Full Stack Navigation, Mapping, and Planning for the Lunar Autonomy Challenge
This addresses the problem of autonomous navigation for lunar robotics in challenging conditions, representing a strong domain-specific application.
The authors tackled lunar surface navigation and mapping in a GNSS-denied environment by developing a modular autonomy system, achieving first place in the Lunar Autonomy Challenge with centimeter-level localization accuracy and high-fidelity map generation.
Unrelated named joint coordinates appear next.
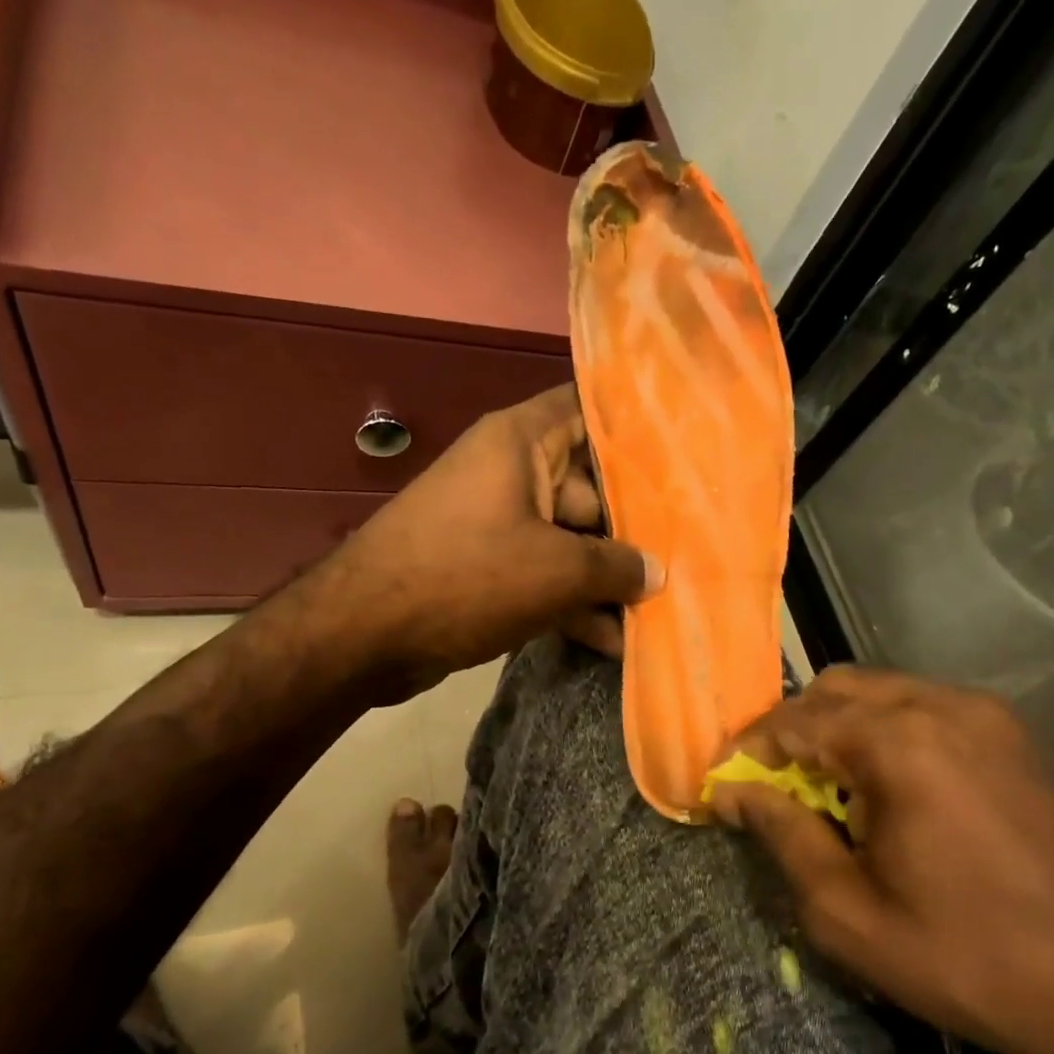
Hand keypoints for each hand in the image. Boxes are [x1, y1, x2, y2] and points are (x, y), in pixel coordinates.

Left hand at [321, 385, 661, 697]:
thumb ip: (616, 566)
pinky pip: (543, 575)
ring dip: (607, 578)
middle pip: (591, 486)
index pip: (589, 411)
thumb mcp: (556, 571)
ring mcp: (497, 524)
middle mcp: (510, 473)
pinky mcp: (486, 570)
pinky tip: (614, 642)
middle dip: (635, 526)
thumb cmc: (466, 577)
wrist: (364, 634)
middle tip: (690, 555)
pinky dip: (572, 604)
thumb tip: (656, 573)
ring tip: (660, 610)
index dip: (638, 429)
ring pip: (570, 540)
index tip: (687, 453)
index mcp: (522, 443)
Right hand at [709, 667, 1053, 1053]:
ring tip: (824, 790)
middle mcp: (943, 706)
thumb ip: (782, 835)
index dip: (747, 750)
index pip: (794, 721)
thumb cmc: (971, 961)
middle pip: (836, 689)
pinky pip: (925, 710)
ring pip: (881, 693)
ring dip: (838, 730)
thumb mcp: (849, 914)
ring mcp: (987, 715)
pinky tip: (884, 789)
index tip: (721, 786)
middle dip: (791, 731)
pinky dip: (884, 733)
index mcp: (900, 743)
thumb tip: (734, 792)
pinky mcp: (1014, 735)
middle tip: (771, 785)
We present a modular, full-stack autonomy system for lunar surface navigation and mapping developed for the Lunar Autonomy Challenge. Operating in a GNSS-denied, visually challenging environment, our pipeline integrates semantic segmentation, stereo visual odometry, pose graph SLAM with loop closures, and layered planning and control. We leverage lightweight learning-based perception models for real-time segmentation and feature tracking and use a factor-graph backend to maintain globally consistent localization. High-level waypoint planning is designed to promote mapping coverage while encouraging frequent loop closures, and local motion planning uses arc sampling with geometric obstacle checks for efficient, reactive control. We evaluate our approach in the competition's high-fidelity lunar simulator, demonstrating centimeter-level localization accuracy, high-fidelity map generation, and strong repeatability across random seeds and rock distributions. Our solution achieved first place in the final competition evaluation.